20 February 2006 Deeply concerned over the continuing violence over caricatures of the Prophet Muhammad, United Nations Secretary-General Kofi Annan will go to Qatar this weekend for a meeting on mutual respect between cultures, his spokesman said today.
“He hopes on that occasion to meet a number of leaders from Europe and from the Islamic world, and to discuss with them ways of calming the situation,” the spokesman, Stephane Dujarric, said of the meeting of the High-Level Group for the Alliance of Civilizations.
The panel would also discuss ways of “allowing a constructive dialogue between people of different faiths and traditions based on mutual understanding and respect,” he added.
The high-level panel was established last July by Mr. Annan last year as part of an effort to bridge gaps between cultures, particularly Islam and the West, that threaten peace in the world.
At this weekend’s meeting, the panellists will discuss ways to engage youth and immigrant populations to help bridge differences and combat extremism, Mr. Dujarric said.
Jointly led by Federico Mayor, the former head of the UN Educational, Scientific and Cultural Organization (UNESCO) and, a minister and professor of theology from Turkey, the High-Level Group held its first meeting in Majorca, Spain last year.

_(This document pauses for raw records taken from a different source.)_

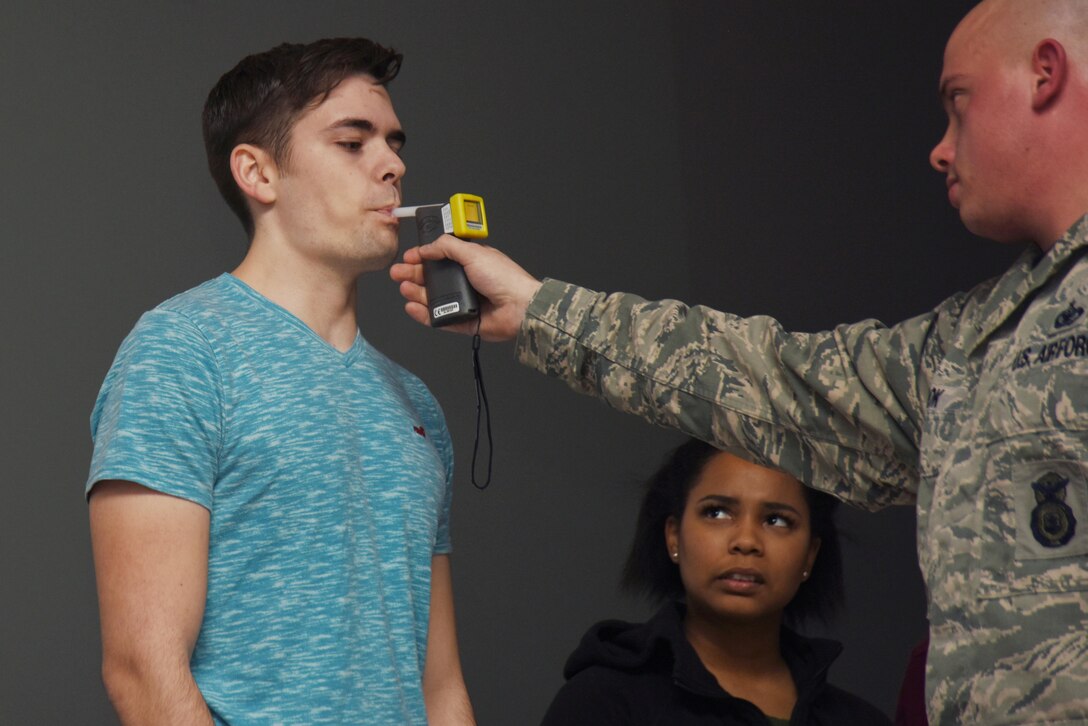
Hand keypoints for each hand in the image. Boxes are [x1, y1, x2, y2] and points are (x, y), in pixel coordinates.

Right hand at [390, 235, 541, 341]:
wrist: (519, 307)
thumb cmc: (505, 279)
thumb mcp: (473, 253)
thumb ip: (447, 247)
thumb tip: (427, 246)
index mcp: (470, 262)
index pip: (440, 257)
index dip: (423, 257)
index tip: (409, 257)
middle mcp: (465, 281)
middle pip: (432, 278)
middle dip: (413, 274)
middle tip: (398, 273)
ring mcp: (463, 301)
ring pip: (432, 298)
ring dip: (416, 292)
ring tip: (405, 288)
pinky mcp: (462, 321)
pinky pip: (438, 318)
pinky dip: (423, 314)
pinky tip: (413, 306)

Members of the panel range from such renowned theologians as Desmond Tutu of South Africa, Karen Armstrong of the United Kingdom, Arthur Schneir of the United States and Mehmet Aydin of Turkey to administrators of cultural institutions, such as Ismali Serageldin of Egypt’s Biblioteca Alexandria.

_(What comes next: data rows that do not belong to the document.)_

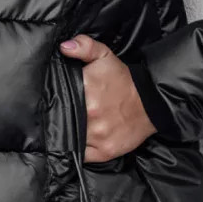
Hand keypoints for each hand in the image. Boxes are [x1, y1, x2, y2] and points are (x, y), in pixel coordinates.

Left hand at [59, 34, 156, 162]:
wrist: (151, 102)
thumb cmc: (124, 80)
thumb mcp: (105, 56)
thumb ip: (84, 47)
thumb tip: (64, 47)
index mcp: (86, 88)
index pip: (58, 96)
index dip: (52, 99)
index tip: (51, 100)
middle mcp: (90, 114)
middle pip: (61, 119)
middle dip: (59, 116)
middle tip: (60, 114)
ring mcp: (97, 135)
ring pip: (70, 138)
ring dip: (67, 134)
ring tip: (68, 127)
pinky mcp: (104, 152)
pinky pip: (81, 154)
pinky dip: (77, 149)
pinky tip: (78, 141)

The call for the alliance was initiated by Spanish Prime Minister José Luis Rodriguez Zapatero and co-sponsored by Turkish Prime Minister Recep Tayyip Erdogan.
Since the cartoon controversy began, Secretary-General Annan has repeatedly condemned the ensuing violence while urging a responsible use of the right of free speech.
“I share the distress of the Muslim friends who feel that the cartoon offends their religion. I also respect the right of freedom of speech. But of course freedom of speech is never absolute. It entails responsibility and judgment,” he said on 3 February.